The report describes the case of an 86-year-old man admitted to a Toronto hospital and rehab centre for a stroke: he later tested positive for NDM-1. He hadn't travelled outside of southwestern Ontario for the past 10 years; none of his family members or friends had travelled to India or to any known endemic regions. All the patients on the ward he had been admitted to were swabbed. No one had any NDM-1-producing organisms.


"It looks like we have one — albeit it's just one — locally acquired case of NDM-1," Poutanen said. The man had been hospitalized multiple times before for other health problems, and Poutanen says the best guess is that he picked it up in hospital. But, "where exactly the transmission occurred is unknown."


She stressed that the superbug poses no threat to public health.


"It's not something that we believe is a concern at all for the community at large," Poutanen said.


But she said hospitals and other health-care institutions need to be able to identify the bugs and ensure proper infection-control precautions are taken if detected to prevent their spread.

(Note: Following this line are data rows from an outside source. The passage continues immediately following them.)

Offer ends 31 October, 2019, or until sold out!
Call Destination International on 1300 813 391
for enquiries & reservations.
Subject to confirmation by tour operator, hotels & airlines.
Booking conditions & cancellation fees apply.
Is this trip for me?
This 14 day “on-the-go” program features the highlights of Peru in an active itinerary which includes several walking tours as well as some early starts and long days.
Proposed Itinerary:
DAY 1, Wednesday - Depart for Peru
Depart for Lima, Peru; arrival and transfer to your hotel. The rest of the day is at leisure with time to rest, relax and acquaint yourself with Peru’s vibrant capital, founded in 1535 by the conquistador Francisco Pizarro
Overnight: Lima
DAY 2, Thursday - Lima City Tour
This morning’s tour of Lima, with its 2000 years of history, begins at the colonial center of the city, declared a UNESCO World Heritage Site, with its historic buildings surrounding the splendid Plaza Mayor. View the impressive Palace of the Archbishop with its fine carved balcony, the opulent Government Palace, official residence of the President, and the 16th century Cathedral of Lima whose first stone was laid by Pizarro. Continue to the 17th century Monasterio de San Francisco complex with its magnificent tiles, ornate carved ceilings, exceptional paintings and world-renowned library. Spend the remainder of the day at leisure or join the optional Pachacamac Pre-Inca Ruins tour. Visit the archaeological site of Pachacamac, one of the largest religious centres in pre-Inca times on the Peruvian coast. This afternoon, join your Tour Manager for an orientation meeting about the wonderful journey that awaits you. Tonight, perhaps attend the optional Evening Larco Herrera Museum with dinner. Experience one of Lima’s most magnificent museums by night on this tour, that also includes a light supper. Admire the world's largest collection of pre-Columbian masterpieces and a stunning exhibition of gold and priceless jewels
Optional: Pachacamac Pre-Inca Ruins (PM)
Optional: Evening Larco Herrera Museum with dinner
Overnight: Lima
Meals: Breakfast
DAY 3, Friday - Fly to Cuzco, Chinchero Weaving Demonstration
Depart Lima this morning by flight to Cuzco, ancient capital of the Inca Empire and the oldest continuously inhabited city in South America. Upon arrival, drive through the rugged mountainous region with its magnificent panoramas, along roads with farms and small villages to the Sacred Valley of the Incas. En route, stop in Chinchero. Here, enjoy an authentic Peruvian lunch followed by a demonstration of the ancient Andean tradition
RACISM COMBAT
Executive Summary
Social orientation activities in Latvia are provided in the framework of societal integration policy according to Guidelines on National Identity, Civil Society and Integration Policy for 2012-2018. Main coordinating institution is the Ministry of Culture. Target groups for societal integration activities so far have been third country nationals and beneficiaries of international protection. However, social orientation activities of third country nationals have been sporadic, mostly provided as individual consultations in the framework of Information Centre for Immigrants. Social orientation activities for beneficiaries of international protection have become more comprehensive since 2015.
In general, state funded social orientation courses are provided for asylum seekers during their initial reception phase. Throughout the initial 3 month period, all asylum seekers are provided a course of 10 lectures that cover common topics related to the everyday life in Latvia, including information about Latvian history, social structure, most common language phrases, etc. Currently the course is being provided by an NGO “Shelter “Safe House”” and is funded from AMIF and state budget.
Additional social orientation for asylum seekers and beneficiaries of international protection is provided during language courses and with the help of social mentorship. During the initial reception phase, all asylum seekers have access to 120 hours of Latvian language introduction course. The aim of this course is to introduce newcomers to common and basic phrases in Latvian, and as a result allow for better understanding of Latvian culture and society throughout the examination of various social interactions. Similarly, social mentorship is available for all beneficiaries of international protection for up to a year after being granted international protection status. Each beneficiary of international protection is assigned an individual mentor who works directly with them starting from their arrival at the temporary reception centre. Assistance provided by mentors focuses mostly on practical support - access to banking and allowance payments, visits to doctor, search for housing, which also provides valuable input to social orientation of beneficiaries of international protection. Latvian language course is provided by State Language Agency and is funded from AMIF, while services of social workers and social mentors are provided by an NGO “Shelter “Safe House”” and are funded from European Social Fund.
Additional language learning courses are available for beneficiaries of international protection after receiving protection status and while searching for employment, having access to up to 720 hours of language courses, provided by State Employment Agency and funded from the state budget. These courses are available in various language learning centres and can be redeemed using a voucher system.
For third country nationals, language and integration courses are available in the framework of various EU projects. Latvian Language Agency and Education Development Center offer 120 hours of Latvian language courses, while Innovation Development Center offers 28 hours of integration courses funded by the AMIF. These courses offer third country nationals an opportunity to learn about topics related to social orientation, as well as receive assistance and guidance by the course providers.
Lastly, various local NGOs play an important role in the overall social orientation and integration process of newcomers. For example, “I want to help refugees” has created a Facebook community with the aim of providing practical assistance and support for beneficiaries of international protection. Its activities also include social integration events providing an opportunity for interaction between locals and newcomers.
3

In the second case, a 71-year-old woman tested positive for NDM-1 after travelling to India in September for a controversial multiple sclerosis treatment — so-called "liberation" therapy that isn't offered in Canada. Many MS patients have gone abroad for the procedure.


In both cases, the people tested positive for NDM-1 but neither showed symptoms of infection.


In an unusual twist, the NDM-1 gene was found in common gut bacteria normally not associated with the superbug.


Health officials should consider making NDM-1 reportable, Poutanen said.


"We don't have a handle on the exact numbers because it's not currently tracked," she said.


The number appears to be small based on what has been reported so far, but Poutanen said that with mandatory reporting, "we'd have a better feel for exactly the number we're dealing with."